▸ WHAT IS EXPECTED
As you look over the data below, please find each line where the word "section" appears, then copy it.
=== DATASET CONTENT ===
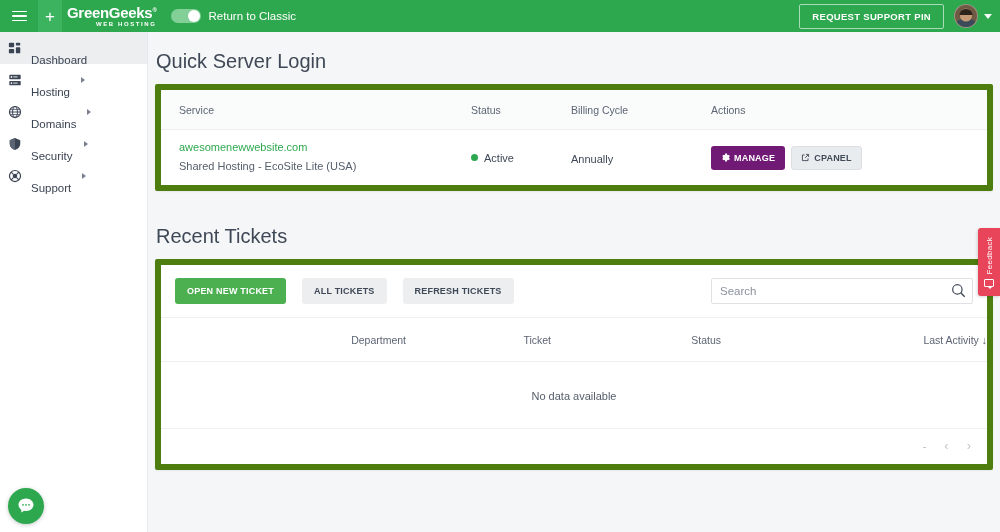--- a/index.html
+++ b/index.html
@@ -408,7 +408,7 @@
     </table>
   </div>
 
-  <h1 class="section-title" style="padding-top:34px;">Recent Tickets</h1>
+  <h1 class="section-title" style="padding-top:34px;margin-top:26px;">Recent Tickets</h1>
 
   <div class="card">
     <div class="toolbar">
===
▸ RESPONSE TO THIS EXERCISE
-  <h1 class="section-title" style="padding-top:34px;">Recent Tickets</h1>
+  <h1 class="section-title" style="padding-top:34px;margin-top:26px;">Recent Tickets</h1>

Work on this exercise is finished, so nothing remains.